The audience was ushered into the Herald theatre to the sound of whispered conversation. Hulme Beaman and Halligan were already centre stage, leaning over a desk as they seemed entirely engrossed in each other. The desk was joined on stage by a conspicuous looking bookshelf, filled with the kind of miscellaneous objects that would be at home in a sixteenth century cabinet of curiosities. The air of mystique that hung in the air was duly dismissed by Hulme Beaman’s sudden exclamation of ‘Welcome to our story!’ followed by the disclaimer that ‘It’s not our story but we are going to tell it’ It was with that abrupt start that we began our journey into the world of A Very Old Man With Enormous Wings aided by our guides Genevieve Hulme Beaman and Manus Halligan.

I will spare you from spoilers by not recounting the plot A Very Old Man With Enormous Wings. Just know that the story involved Crabs (lots and lots of them), a sick baby, morally flawed humans, a chicken coup and of course a ‘Very Old Man With Enormous Wings’ With a story so rich in imagery there is an acute pressure that comes with adaptation to the form of a play. I believe Colley’s adaptation succeeded in translating Márquez’s imagery while also elevating the story-telling by finding inventive ways to bring Márquez’s words to life. From projections of real-time camera footage shot on GoPros to the use of loop pedals to enhance the plays emotive quality. Not only were the techniques used in the play effective, they were efficient. It was truly remarkable what the actors managed to do with a small amount of props. Halligan not uttering a single word throughout the show made the interplay between Genevieve Hulme Beaman and Manus Halligan even more impressive. 

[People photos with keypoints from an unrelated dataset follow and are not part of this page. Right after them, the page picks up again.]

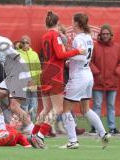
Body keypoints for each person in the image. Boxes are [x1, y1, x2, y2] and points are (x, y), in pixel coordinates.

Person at [28, 11, 84, 149]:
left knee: (46, 108)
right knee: (58, 108)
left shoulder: (45, 35)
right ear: (58, 23)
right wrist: (77, 51)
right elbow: (60, 54)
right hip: (54, 74)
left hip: (45, 72)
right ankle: (40, 136)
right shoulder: (55, 35)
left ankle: (33, 135)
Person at [59, 13, 110, 149]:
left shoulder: (78, 38)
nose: (71, 23)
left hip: (79, 76)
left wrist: (68, 57)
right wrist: (72, 57)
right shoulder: (87, 37)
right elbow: (84, 56)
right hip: (87, 75)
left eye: (72, 21)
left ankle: (72, 141)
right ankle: (103, 133)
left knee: (65, 109)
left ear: (77, 23)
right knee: (85, 109)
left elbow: (80, 57)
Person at [0, 16, 34, 134]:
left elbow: (19, 58)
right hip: (11, 77)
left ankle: (33, 131)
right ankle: (2, 130)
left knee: (14, 107)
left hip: (19, 75)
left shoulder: (1, 44)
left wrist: (28, 77)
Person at [90, 24, 120, 135]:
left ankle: (112, 127)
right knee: (97, 105)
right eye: (103, 34)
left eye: (107, 34)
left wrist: (116, 73)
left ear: (110, 35)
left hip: (112, 82)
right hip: (98, 81)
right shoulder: (95, 46)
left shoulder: (117, 47)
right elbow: (90, 62)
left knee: (111, 105)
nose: (105, 36)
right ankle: (95, 128)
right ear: (100, 35)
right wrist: (97, 73)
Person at [18, 35, 41, 121]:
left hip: (33, 85)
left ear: (30, 43)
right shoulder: (17, 54)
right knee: (24, 106)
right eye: (23, 42)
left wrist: (37, 83)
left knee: (34, 106)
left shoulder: (34, 54)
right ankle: (25, 125)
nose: (25, 44)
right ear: (20, 44)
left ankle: (31, 126)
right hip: (23, 85)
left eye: (27, 42)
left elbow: (38, 69)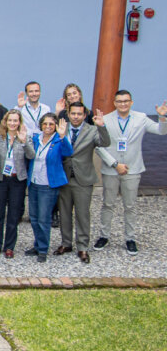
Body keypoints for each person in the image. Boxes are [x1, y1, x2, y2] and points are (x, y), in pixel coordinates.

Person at [95, 92, 167, 255]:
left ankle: (130, 238)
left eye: (126, 101)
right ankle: (104, 236)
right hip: (111, 169)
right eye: (119, 101)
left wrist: (162, 117)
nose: (123, 104)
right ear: (114, 103)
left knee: (130, 205)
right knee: (108, 204)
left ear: (131, 102)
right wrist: (115, 164)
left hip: (133, 168)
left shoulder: (141, 118)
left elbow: (161, 131)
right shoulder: (105, 119)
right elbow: (99, 146)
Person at [56, 102, 110, 263]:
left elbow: (105, 143)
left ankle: (82, 247)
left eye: (79, 114)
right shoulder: (62, 128)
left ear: (84, 115)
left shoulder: (91, 130)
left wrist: (102, 126)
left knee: (82, 214)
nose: (76, 117)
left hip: (83, 179)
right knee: (64, 213)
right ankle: (66, 243)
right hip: (64, 177)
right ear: (69, 114)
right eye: (73, 113)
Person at [26, 112, 72, 262]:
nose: (47, 127)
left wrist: (63, 136)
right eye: (45, 124)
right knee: (33, 217)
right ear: (41, 125)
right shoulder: (36, 139)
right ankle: (37, 245)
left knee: (43, 219)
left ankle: (43, 250)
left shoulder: (59, 140)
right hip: (33, 183)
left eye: (51, 124)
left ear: (56, 126)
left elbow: (68, 152)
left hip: (48, 185)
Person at [0, 108, 34, 259]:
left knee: (13, 215)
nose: (13, 123)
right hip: (0, 179)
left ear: (19, 122)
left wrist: (23, 142)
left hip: (17, 180)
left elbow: (31, 155)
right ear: (5, 122)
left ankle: (9, 246)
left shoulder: (25, 138)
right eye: (10, 120)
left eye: (16, 120)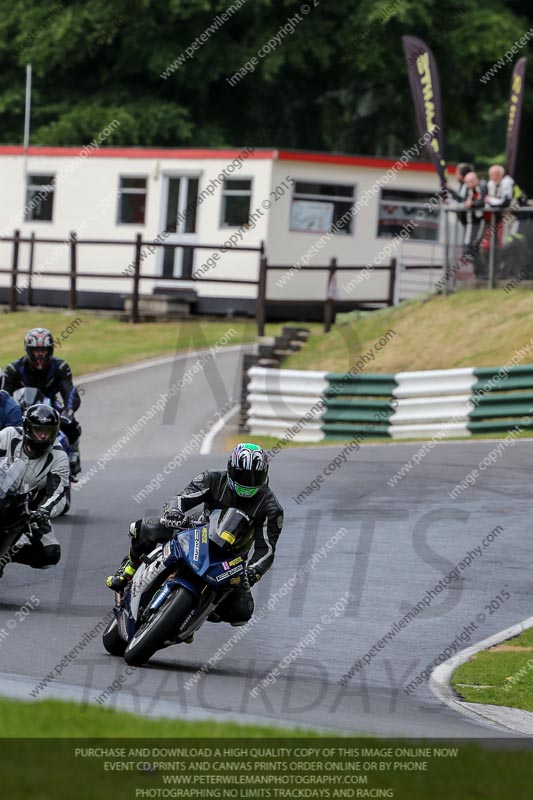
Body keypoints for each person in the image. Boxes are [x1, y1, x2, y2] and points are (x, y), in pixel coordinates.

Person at [107, 443, 284, 628]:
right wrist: (174, 512)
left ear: (265, 474)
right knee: (144, 528)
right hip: (196, 531)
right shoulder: (213, 478)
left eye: (255, 477)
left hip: (231, 561)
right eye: (243, 475)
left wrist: (254, 571)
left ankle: (192, 615)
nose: (248, 482)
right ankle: (129, 568)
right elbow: (181, 498)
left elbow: (266, 549)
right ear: (230, 468)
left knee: (242, 611)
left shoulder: (271, 508)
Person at [3, 328, 82, 478]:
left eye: (44, 350)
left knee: (72, 426)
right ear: (28, 350)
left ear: (51, 350)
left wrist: (68, 412)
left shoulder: (61, 367)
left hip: (50, 406)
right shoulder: (14, 368)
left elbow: (70, 393)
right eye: (36, 350)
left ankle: (73, 455)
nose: (40, 354)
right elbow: (4, 395)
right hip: (21, 407)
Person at [0, 404, 70, 571]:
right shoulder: (8, 435)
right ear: (27, 428)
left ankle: (4, 555)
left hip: (28, 511)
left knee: (50, 553)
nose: (43, 436)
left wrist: (43, 512)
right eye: (38, 430)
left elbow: (59, 493)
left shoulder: (58, 456)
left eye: (49, 431)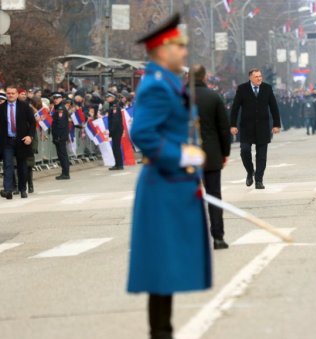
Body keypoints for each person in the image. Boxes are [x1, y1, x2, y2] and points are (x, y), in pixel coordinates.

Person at [127, 13, 212, 339]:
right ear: (162, 49)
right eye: (178, 46)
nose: (184, 52)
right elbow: (143, 133)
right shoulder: (156, 86)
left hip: (174, 184)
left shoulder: (170, 82)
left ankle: (163, 331)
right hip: (162, 185)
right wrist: (181, 155)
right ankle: (160, 332)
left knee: (167, 268)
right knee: (161, 267)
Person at [194, 65, 231, 250]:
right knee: (214, 195)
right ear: (205, 77)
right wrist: (225, 152)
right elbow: (224, 128)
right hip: (211, 154)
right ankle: (218, 237)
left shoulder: (178, 99)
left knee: (189, 198)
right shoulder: (213, 97)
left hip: (186, 156)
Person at [230, 68, 281, 190]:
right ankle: (250, 171)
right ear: (250, 78)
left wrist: (276, 124)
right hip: (246, 127)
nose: (259, 78)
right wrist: (232, 125)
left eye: (260, 76)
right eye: (256, 76)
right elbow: (235, 108)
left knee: (261, 156)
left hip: (263, 127)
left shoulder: (267, 88)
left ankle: (259, 180)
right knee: (245, 151)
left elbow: (274, 107)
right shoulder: (242, 89)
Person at [0, 86, 36, 199]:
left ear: (16, 94)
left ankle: (22, 189)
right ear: (6, 94)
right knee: (8, 165)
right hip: (7, 141)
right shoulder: (1, 108)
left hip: (21, 141)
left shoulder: (24, 107)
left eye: (13, 93)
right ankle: (8, 190)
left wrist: (30, 136)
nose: (10, 95)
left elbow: (32, 123)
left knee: (22, 166)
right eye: (8, 93)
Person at [50, 92, 70, 180]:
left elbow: (61, 124)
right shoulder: (57, 108)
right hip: (59, 136)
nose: (55, 100)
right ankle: (64, 172)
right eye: (54, 99)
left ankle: (65, 173)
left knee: (62, 155)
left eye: (57, 98)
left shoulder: (60, 109)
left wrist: (58, 136)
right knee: (61, 155)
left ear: (61, 99)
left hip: (60, 136)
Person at [105, 92, 124, 170]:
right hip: (116, 129)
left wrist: (112, 130)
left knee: (116, 147)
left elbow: (115, 120)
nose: (107, 99)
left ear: (112, 98)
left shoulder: (114, 106)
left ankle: (119, 165)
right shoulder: (112, 106)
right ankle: (118, 164)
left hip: (116, 130)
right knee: (115, 147)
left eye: (108, 97)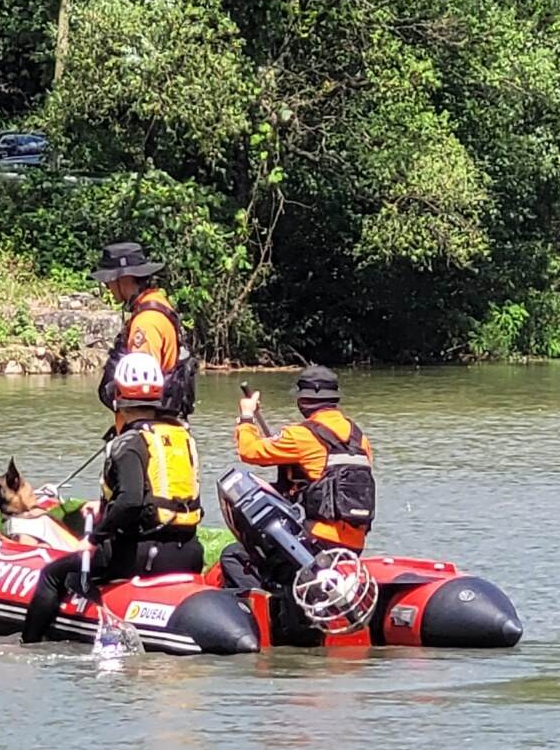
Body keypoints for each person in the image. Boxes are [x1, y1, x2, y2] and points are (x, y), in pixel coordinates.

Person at [22, 352, 205, 643]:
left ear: (118, 397)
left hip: (141, 554)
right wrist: (106, 505)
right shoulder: (180, 435)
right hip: (189, 553)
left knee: (53, 575)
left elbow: (132, 501)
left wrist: (93, 539)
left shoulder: (129, 442)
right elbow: (161, 490)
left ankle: (27, 646)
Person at [220, 365, 376, 591]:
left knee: (234, 556)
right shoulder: (360, 439)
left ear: (302, 401)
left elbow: (249, 451)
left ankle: (267, 611)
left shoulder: (301, 435)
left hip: (316, 544)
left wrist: (246, 416)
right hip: (353, 547)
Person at [93, 241, 197, 425]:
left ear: (124, 279)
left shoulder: (146, 322)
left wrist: (135, 434)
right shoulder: (156, 305)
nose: (107, 286)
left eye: (109, 280)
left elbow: (141, 390)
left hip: (147, 429)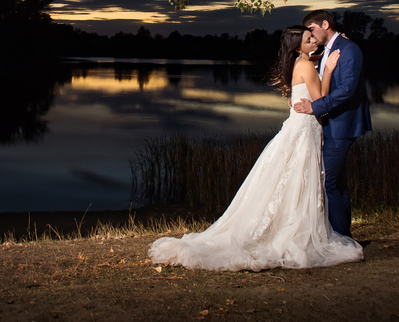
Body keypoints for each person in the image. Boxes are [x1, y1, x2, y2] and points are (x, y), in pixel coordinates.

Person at [148, 26, 363, 271]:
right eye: (308, 39)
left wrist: (326, 55)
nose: (314, 41)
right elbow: (322, 98)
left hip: (302, 126)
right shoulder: (304, 66)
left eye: (312, 36)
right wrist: (329, 69)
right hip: (305, 128)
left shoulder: (301, 63)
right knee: (297, 177)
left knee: (292, 176)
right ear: (297, 47)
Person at [291, 10, 372, 238]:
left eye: (313, 32)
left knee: (329, 183)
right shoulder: (330, 50)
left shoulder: (349, 50)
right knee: (338, 183)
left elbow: (347, 90)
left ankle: (341, 237)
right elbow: (315, 76)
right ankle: (344, 234)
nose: (313, 39)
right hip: (331, 124)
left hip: (343, 124)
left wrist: (314, 107)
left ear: (325, 24)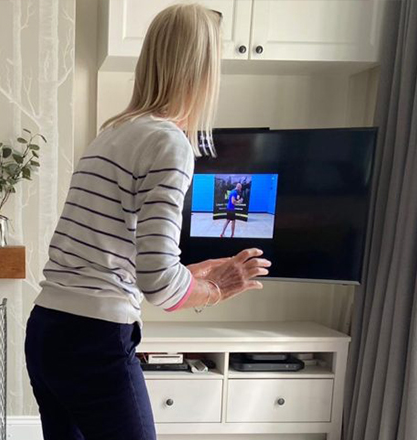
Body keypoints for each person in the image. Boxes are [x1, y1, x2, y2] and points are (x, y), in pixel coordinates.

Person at [25, 4, 271, 440]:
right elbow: (158, 283)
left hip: (48, 329)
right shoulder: (169, 142)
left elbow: (111, 255)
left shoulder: (112, 133)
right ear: (203, 71)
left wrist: (191, 274)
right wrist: (215, 290)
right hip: (94, 340)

A Very Old Man With Enormous Wings is an exemplar of what it means to be respectful to your source material. Despite the clever use of theatrical devices and props, the show was reverential to Gabriel García Márquez’s legacy by never compromising on the story-telling. The show was comical yet didactic, absurd yet grounded in aspects of reality. A Very Old Man With Enormous Wings is a worthy tribute to one of the world’s greatest storytellers.

Thank you again to Te Ahurei Toi o Tāmaki Auckland Arts Festival for letting us come along!